→ **Aim of the exercise**: Reproduce verbatim the lines from the entries below, starting with the line that contains "planeación, programación, recursos" and continuing through the line that contains "Coordinadora del Programa de Español", both included. Output those lines and nothing more.
** Supplied information follows **
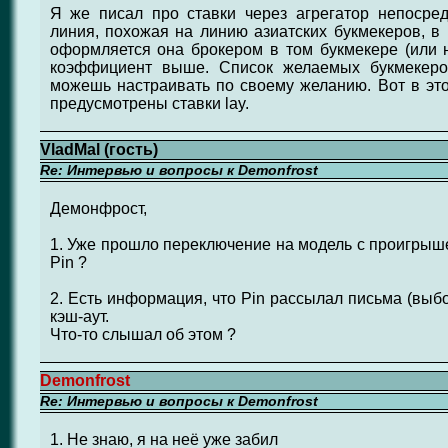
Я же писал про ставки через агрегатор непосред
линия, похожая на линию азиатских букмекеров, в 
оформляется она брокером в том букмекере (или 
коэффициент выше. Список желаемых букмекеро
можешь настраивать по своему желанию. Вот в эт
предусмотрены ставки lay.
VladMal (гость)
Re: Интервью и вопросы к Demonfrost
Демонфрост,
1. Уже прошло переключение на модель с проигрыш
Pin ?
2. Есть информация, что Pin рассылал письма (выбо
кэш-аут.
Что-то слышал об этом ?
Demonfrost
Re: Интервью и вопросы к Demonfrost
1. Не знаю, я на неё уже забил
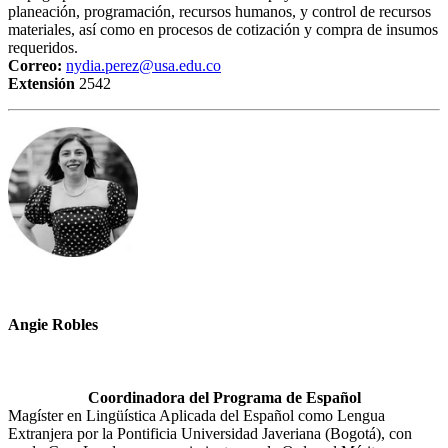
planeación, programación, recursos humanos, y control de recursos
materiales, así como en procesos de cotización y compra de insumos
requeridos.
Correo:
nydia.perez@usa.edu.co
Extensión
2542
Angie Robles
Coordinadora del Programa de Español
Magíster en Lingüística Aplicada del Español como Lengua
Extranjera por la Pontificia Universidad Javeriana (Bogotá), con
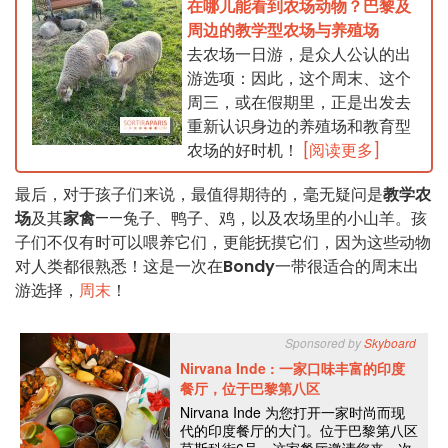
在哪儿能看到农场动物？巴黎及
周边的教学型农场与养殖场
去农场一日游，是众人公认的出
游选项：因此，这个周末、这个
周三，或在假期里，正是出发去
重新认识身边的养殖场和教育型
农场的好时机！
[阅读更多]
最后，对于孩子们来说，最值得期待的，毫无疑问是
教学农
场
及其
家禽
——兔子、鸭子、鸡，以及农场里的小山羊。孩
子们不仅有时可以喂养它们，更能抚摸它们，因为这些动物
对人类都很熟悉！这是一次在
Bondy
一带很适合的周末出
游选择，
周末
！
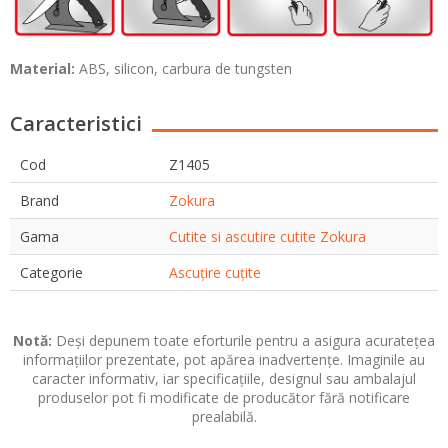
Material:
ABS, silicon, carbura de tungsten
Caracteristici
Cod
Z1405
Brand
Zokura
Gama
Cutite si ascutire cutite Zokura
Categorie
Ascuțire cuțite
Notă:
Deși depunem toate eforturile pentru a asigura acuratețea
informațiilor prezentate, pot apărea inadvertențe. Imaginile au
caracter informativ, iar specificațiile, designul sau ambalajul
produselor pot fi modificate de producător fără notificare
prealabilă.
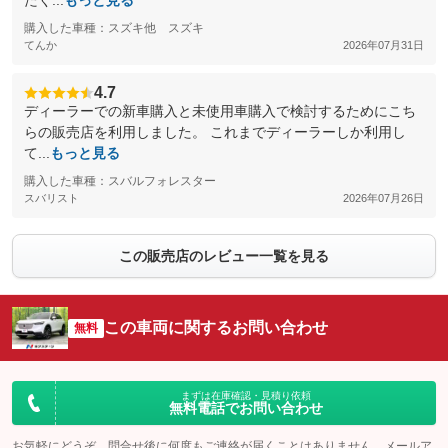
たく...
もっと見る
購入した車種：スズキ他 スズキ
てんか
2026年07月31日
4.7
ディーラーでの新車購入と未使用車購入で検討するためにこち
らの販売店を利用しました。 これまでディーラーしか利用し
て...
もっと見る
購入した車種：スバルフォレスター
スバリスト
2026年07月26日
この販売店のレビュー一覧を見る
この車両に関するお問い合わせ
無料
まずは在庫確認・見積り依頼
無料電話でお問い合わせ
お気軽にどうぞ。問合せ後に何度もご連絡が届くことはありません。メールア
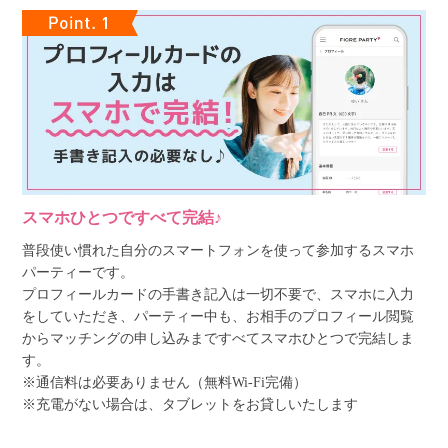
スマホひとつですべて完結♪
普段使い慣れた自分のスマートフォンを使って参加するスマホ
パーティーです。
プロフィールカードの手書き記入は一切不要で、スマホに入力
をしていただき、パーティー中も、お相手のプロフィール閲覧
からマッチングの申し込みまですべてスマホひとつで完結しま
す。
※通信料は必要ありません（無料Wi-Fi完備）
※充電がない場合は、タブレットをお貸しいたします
** End of Supplied information **
** Supplied information follows **
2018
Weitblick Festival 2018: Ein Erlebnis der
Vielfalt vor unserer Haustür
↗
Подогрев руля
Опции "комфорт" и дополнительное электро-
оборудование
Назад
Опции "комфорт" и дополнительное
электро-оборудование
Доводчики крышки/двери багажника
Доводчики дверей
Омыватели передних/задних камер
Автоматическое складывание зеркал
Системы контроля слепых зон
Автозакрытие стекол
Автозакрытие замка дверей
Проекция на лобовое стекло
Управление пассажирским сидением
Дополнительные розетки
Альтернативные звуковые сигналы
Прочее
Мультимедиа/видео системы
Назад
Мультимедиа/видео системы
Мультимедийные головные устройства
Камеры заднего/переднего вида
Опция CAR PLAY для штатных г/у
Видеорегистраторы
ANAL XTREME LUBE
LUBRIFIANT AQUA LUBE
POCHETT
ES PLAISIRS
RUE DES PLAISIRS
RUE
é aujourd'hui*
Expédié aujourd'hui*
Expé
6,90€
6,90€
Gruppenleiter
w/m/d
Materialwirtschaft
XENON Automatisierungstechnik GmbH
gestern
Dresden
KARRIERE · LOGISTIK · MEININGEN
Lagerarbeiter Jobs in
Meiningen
** End of Supplied information **
→ **Output for this task**:
planeación, programación, recursos humanos, y control de recursos
materiales, así como en procesos de cotización y compra de insumos
requeridos.
Correo:
nydia.perez@usa.edu.co
Extensión
2542
Angie Robles
Coordinadora del Programa de Español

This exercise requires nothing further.